Automate E-mail Security Controls to Prevent Hacks through E-mail
E-mail is a common entry point for hack attacks on all kinds of systems – Windows, Linux, Unix – you name it. You can implement the following countermeasures as an additional layer of security for your e-mail systems:
Tarpitting: Tarpitting detects inbound messages destined for unknown users. If your e-mail server supports tarpitting, it can help prevent spam or DoS attacks against your server. If a predefined threshold is exceeded — say, more than ten messages — the tarpitting function effectively shuns traffic from the sending IP address for a period of time.
E-mail firewalls: E-mail firewalls and content-filtering applications from vendors such as Symantec and Barracuda Networks can go a long way towards preventing various e-mail attacks. These tools protect practically every aspect of an e-mail system.
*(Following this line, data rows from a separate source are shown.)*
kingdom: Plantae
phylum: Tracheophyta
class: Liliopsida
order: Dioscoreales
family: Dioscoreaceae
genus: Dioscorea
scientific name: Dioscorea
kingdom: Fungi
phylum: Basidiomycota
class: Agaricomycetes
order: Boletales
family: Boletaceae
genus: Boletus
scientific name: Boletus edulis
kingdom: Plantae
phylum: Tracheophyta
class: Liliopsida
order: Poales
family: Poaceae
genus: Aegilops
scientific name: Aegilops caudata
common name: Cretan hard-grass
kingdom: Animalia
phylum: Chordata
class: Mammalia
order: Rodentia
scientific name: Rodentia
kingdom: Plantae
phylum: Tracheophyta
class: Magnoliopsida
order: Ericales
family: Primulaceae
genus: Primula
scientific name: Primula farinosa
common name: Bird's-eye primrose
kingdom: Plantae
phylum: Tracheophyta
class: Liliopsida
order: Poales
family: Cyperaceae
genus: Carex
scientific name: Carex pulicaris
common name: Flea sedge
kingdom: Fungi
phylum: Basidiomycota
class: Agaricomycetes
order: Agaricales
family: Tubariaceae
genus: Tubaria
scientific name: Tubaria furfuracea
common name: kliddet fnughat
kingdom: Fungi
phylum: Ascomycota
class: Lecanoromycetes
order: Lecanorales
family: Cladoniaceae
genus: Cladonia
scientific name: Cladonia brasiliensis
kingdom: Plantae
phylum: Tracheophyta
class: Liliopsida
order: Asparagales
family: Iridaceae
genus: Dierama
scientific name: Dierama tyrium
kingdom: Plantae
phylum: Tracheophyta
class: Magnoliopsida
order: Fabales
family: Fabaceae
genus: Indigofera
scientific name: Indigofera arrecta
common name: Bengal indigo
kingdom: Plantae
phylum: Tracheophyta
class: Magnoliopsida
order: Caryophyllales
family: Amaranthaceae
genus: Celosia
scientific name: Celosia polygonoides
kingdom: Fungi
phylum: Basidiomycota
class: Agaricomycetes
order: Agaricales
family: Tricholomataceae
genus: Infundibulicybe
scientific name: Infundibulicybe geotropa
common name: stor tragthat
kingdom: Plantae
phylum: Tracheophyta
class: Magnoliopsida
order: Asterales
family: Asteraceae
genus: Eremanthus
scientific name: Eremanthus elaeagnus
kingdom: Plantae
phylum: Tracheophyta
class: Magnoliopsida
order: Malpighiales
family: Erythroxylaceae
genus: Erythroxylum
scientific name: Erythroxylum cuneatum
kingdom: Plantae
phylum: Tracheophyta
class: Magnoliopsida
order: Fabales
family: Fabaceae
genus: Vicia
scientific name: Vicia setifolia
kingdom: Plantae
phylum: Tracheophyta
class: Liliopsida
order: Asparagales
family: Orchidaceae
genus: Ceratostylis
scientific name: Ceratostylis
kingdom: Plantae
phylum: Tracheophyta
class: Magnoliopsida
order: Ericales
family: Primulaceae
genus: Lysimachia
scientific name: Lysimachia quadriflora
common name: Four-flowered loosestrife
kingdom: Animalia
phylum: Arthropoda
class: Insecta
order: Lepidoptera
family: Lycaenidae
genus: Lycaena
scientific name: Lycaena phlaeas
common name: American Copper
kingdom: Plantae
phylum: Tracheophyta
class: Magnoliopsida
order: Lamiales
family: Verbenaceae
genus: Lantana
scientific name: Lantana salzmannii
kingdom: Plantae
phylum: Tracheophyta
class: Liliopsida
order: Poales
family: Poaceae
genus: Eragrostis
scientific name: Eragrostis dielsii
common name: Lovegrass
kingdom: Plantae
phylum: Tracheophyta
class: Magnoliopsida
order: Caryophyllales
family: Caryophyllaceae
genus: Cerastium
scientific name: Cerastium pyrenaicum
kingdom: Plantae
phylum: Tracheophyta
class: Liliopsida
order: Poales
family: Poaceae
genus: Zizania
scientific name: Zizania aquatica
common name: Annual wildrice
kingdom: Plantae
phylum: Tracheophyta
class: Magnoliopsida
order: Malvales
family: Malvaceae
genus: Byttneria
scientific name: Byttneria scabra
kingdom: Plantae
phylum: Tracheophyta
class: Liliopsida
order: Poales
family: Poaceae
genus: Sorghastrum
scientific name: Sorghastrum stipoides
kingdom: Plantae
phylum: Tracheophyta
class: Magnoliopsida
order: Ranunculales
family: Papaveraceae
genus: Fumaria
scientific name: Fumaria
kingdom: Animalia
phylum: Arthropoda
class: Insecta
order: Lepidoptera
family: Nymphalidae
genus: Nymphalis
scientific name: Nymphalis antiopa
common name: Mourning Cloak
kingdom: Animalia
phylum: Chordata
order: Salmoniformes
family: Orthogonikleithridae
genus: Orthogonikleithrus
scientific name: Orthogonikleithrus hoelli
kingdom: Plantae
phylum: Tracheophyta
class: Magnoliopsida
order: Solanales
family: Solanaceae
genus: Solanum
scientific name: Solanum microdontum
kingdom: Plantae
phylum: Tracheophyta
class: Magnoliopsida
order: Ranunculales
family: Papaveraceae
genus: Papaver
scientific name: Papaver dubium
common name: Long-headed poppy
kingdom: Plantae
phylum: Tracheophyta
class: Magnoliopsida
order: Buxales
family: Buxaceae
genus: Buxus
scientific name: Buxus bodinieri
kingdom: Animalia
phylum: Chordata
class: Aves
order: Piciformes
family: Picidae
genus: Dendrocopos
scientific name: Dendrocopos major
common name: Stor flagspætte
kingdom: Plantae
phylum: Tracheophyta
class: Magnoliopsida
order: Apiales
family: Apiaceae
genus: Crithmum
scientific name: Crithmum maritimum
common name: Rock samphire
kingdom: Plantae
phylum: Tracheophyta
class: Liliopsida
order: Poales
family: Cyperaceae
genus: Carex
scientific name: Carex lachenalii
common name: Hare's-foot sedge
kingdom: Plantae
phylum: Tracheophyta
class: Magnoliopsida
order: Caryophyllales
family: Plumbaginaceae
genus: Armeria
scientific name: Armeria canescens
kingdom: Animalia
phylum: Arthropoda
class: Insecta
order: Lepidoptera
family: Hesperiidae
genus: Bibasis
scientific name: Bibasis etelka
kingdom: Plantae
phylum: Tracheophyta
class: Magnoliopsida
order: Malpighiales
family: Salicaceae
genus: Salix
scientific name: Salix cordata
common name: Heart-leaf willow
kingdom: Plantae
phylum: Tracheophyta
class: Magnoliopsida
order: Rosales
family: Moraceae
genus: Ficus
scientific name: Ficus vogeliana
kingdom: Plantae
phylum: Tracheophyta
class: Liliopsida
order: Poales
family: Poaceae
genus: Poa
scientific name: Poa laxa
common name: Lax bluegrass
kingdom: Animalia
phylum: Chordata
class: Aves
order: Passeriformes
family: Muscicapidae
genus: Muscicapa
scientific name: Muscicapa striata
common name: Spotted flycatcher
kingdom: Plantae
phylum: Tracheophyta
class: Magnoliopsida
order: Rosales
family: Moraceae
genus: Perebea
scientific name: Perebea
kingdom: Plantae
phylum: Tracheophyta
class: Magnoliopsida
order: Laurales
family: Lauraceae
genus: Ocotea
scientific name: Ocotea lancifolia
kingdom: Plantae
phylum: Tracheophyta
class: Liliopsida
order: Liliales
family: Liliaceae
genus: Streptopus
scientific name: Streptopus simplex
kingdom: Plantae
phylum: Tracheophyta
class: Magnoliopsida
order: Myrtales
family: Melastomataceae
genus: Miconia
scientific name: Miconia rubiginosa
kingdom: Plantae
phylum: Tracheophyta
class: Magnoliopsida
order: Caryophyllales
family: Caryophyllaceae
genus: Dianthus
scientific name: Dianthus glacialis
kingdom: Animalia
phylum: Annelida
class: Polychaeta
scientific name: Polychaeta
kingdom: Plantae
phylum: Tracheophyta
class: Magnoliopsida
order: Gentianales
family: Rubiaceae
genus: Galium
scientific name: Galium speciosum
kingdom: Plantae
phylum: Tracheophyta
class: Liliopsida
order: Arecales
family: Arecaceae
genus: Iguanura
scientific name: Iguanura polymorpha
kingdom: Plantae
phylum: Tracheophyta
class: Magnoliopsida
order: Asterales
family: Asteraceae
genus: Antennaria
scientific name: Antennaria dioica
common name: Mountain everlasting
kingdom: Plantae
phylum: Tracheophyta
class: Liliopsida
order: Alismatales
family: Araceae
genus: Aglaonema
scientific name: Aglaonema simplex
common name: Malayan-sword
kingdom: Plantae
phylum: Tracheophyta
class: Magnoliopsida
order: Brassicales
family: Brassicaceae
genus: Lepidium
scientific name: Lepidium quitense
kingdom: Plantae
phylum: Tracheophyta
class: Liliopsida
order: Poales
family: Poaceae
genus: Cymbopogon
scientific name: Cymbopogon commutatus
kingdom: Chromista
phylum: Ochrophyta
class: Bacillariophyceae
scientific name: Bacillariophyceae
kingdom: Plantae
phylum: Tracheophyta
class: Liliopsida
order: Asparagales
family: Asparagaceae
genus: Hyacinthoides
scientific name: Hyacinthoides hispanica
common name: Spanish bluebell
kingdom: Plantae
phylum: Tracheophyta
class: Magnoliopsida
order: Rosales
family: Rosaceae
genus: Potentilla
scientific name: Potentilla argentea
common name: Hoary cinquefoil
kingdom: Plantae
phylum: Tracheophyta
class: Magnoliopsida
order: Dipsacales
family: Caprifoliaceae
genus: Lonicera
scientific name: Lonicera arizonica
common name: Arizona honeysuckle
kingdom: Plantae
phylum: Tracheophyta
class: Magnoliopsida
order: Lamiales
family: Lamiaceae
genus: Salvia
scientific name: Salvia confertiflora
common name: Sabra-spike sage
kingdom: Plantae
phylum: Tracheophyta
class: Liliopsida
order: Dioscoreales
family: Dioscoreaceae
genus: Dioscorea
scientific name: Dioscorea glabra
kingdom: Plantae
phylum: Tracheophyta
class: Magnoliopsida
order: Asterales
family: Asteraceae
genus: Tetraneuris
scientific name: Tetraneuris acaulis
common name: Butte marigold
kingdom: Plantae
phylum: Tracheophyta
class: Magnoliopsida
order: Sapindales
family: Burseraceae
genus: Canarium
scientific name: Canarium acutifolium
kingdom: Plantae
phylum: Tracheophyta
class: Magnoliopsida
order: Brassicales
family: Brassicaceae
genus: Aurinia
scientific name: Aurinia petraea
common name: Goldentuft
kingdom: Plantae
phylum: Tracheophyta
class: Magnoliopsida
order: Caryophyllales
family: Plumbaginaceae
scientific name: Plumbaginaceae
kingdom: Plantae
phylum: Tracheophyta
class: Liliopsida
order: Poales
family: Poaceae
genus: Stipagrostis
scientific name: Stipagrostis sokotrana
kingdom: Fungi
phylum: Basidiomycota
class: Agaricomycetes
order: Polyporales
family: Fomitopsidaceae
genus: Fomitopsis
Perimeter protection: Although not e-mail-specific, many firewall and IPS systems can detect various e-mail attacks and shut off the attacker in real time. This can come in handy during an attack.
CAPTCHA: Using CAPTCHA on web-based e-mail forms can help minimize the impact of automated attacks and lessen your chances of e-mail flooding and denial of service. These benefits come in handy when scanning your websites and applications.
Some e-mail servers, especially UNIX-based servers, can be programmed to deliver e-mails to a daemon or service for automated functions, such as create this order on the fly when a message from this person is received. If DoS protection isn’t built in to the system, a hacker can crash both the server and the application that receives these messages and potentially create e-commerce liabilities and losses.
This can happen more easily on e-commerce websites when CAPTCHA is not used on forms.